Tuesday, February 08, 2005

Clear and Foggy





There's some sort of karmic balance mechanism at work, I guess. If it's cloudy and rainy overnight, we get a morning that might be clear, might be cloudy, might be rainy, but we don't get the valley filled to the brim with fog.

On the other hand, if it's one of those clear, crisp nights where when I look straight up I see twenty million stars and am reminded of my own small place in the universe at the same time I feel invigorated, alive, and clear-minded - the next morning, I awake in a foggy funk, and the valley is filled solid with fog so dense you could cut it into cubes and sell it as dirty ice.

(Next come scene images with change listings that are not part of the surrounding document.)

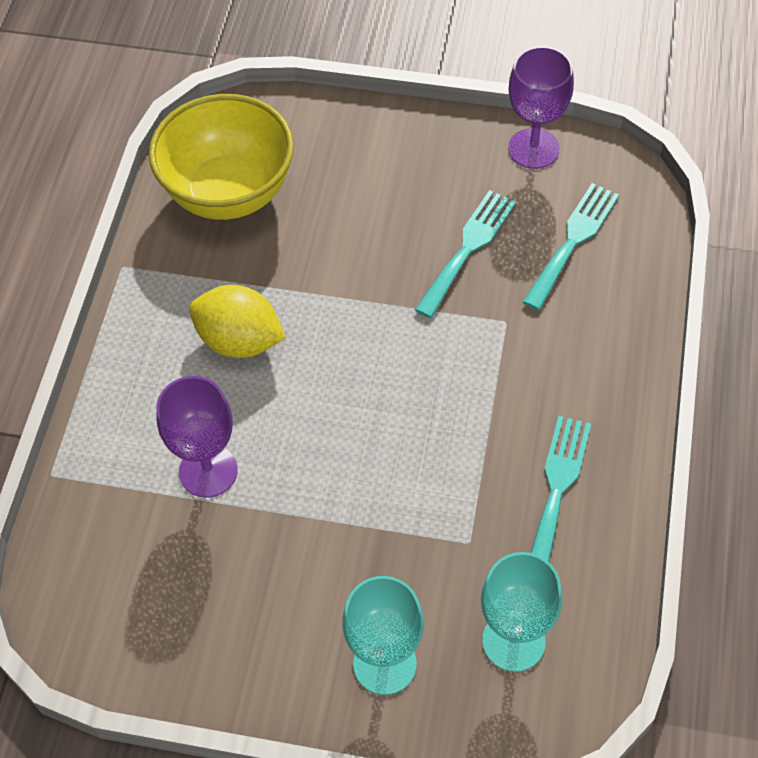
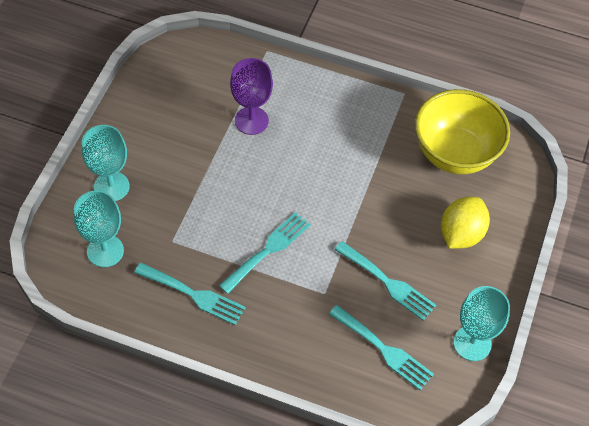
camera: 95 degrees right, 0 degrees up
yellow lemon [189,285,286,358] -> yellow lemon moved to [441,197,490,249]
purple goblet [508,46,574,169] -> turquoise goblet [453,286,510,361]
none -> turquoise fork [219,212,311,294]

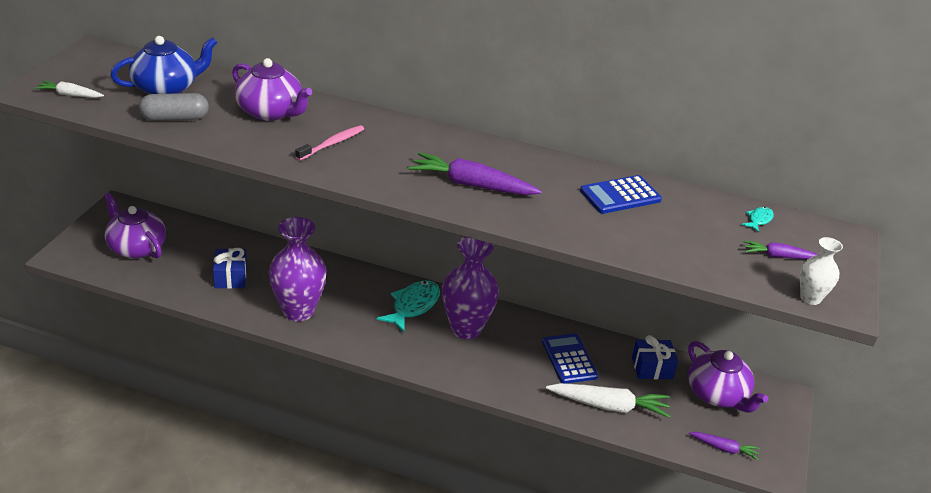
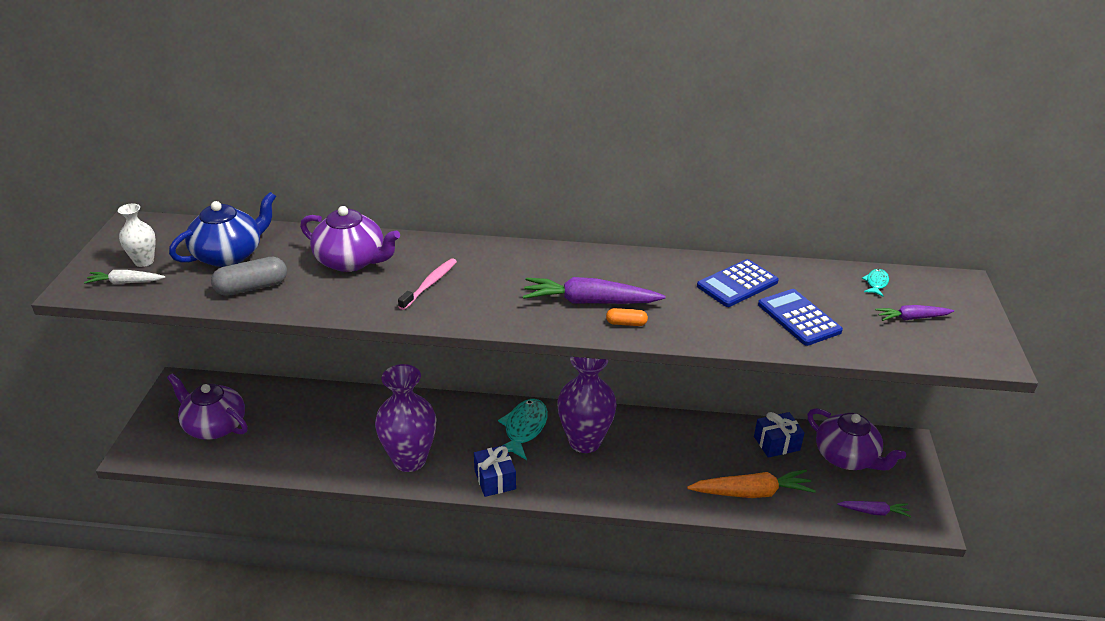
camera: 10 degrees left, 0 degrees up
blue gift [213,248,247,289] -> blue gift moved to [474,445,516,497]
blue calculator [542,333,598,383] -> blue calculator moved to [758,289,843,346]
white carrot [546,383,670,418] -> orange carrot [687,469,816,498]
white vase [800,237,843,305] -> white vase moved to [118,204,156,267]
none -> orange capsule [606,308,648,326]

Last night was a night of a hundred million points of light - what the skygazers call a night of 'good seeing'. That meant that this morning I awoke incapable of linear thought, and so Paula and I braved the fog filled valley to vist My Favorite Starbucks, where my order of a latte and a Top Pot donut was cheerfully filled, and the latte was just right.

After breakfast, Paula headed off on a junket, and I dawdled in the parking lot long enough for two photos. The first is what was left of the overnight frost on the roof rack rail of the Subaru - weird needle like crystals that looked like little diamonds. Diamonds might be forever, but these didn't last long enough to make it back to the house.




And the second is the street light in the parking lot. I was struck by how much the street light reminded of of a fairly famous image by Edward Weston - Palm at Cuernvaca, I think the conventional title is. Call this one "Street Light in Carnation, WA (after E. Weston)" if you are feeling like I might be making art history, here.